I’m sure all of us have read stories in the newspapers about Alzheimer’s disease which is also very similar to feline dementia.  There are some quite tragic stories of couples who have been together for decades and then all of a sudden one of them develops dementia and the other loses her partner but in a slow and inexorable way which is very distressing.  Nothing can be done.  The able-bodied partner simply ends up living with a stranger and the stranger is the person they love.

Well, the same thing can happen between human and cat. A case in point is the story of Nicole whose cat Poppy has dementia at the age of 15.

Nicole says:

“Every night it takes me two or three hours to try to settle her to sleep because she’s so distressed and doesn’t know where she is…She’ll miaow loudly and pace up and down for ages before she sleeps…In the morning I’ll come downstairs and whereas before she used to jump off the table and come purring around my legs, now she simply doesn’t respond. She just stares blankly back at me and it’s obvious she has no idea who I am. It breaks my heart.”

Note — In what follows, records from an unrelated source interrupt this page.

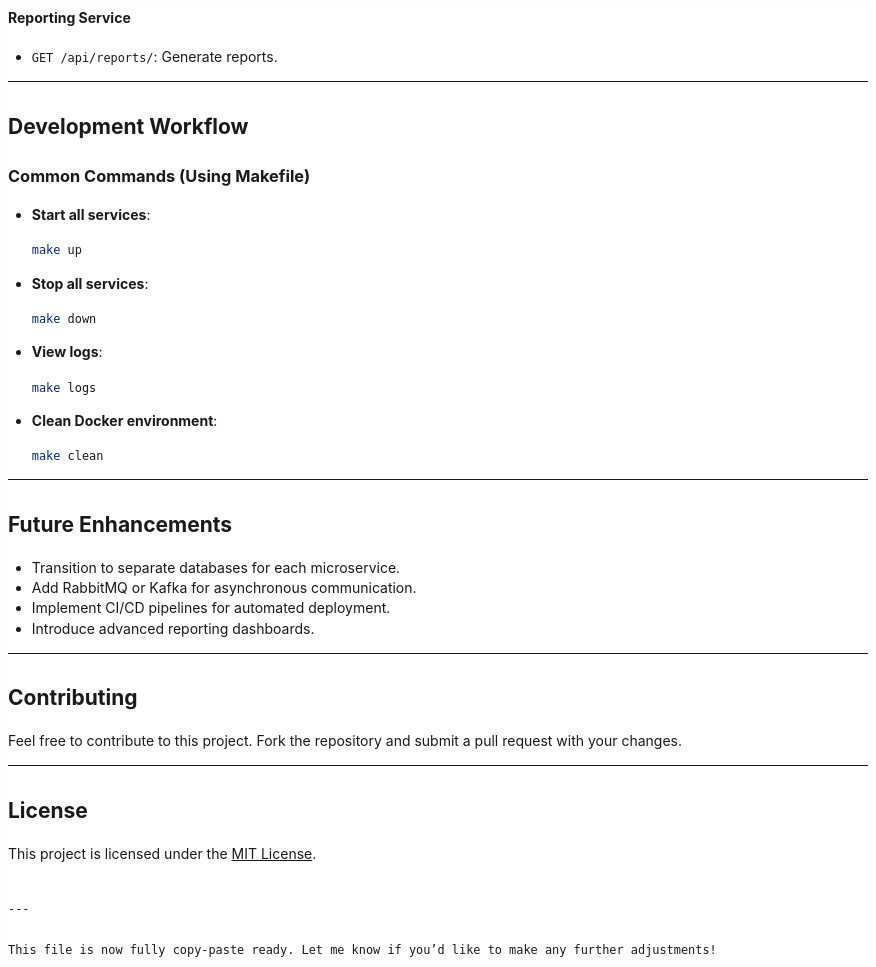 #### **Reporting Service**

- `GET /api/reports/`: Generate reports.

---

## **Development Workflow**

### Common Commands (Using Makefile)

- **Start all services**:
  ```bash
  make up
  ```
- **Stop all services**:
  ```bash
  make down
  ```
- **View logs**:
  ```bash
  make logs
  ```
- **Clean Docker environment**:
  ```bash
  make clean
  ```

---

## **Future Enhancements**

- Transition to separate databases for each microservice.
- Add RabbitMQ or Kafka for asynchronous communication.
- Implement CI/CD pipelines for automated deployment.
- Introduce advanced reporting dashboards.

---

## **Contributing**

Feel free to contribute to this project. Fork the repository and submit a pull request with your changes.

---

## **License**

This project is licensed under the [MIT License](LICENSE).

```

---

This file is now fully copy-paste ready. Let me know if you’d like to make any further adjustments!
```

Just as in older people, older cats may have memory problems, forget behaviours such as using the litter box and lose awareness of their surroundings. Sometimes they howl at night in confusion.

These are the sorts of behaviour patterns that Nicole sees in her cat Poppy.

‘She never used to have toilet accidents but now it happens most nights. Sometimes when the back door opens she will wander outside and I feel a huge sense of panic because if she gets lost, she won’t be able to find her way home again. She can’t even find her bowl.’

Jon Bowen, a lecturer in small animal behaviour at the Royal Veterinary College, London, says that as with people areas of the brain stop working properly. He also believes that as is the case with people, cats and dogs are being stricken with the disease because they are living longer than ever.

The average age of a cat today apparently is 14 years. Some cats live to their late teens and even beyond 20. Years ago this was not the case.

Apparently, disorientation may be evident in up to 40% of cats between 16 to 20 years of age. If cat illness is removed from the assessment then a vet will diagnose feline cognitive dysfunction syndrome.

Apparently, there is a drug called Anipryl which is approved for use in dogs for dementia. I do not know whether it has been approved for cats at the date of this post. It has been used on occasions for feline dementia. The objective is to increase the action of neurotransmitters such as dopamine and serotonin in the expectation that they will help older cats with this condition.

2 thoughts on “Feline Dementia: Cats Are Living Too Long”

  1. Cats and humans have almost the same diseases and the most frightening is Dementia and Cancer.Hope my cats and me don’t succumb to these two diseases as finally death is inevitable to both humans and animals.

    Reply
  2. Anipryl is the same med used for humans and most commonly known as Eldepryl. As you describe, it’s mostly used in dogs. Cats have received it too, but rarely. I’m not sure why. It may just be that many more dogs are taken to the vet with cognitive issues than cats. It could, also, be that cognitive dysfunction is easier to assess in a dog than a cat.

    In any case, I would be very cautious before considering this drug for an elderly cat. It’s very toxic for the liver and, even if a liver profile was normal prior, the cat still has an old organ that I wouldn’t want to insult with Anipryl. I wouldn’t want to have the guilt of putting my beloved pet in liver failure.

    Cats are living longer and so are we. I’m growing old along with some of mine. Maybe we’ll be demented together, pee all over the house, and howl all night.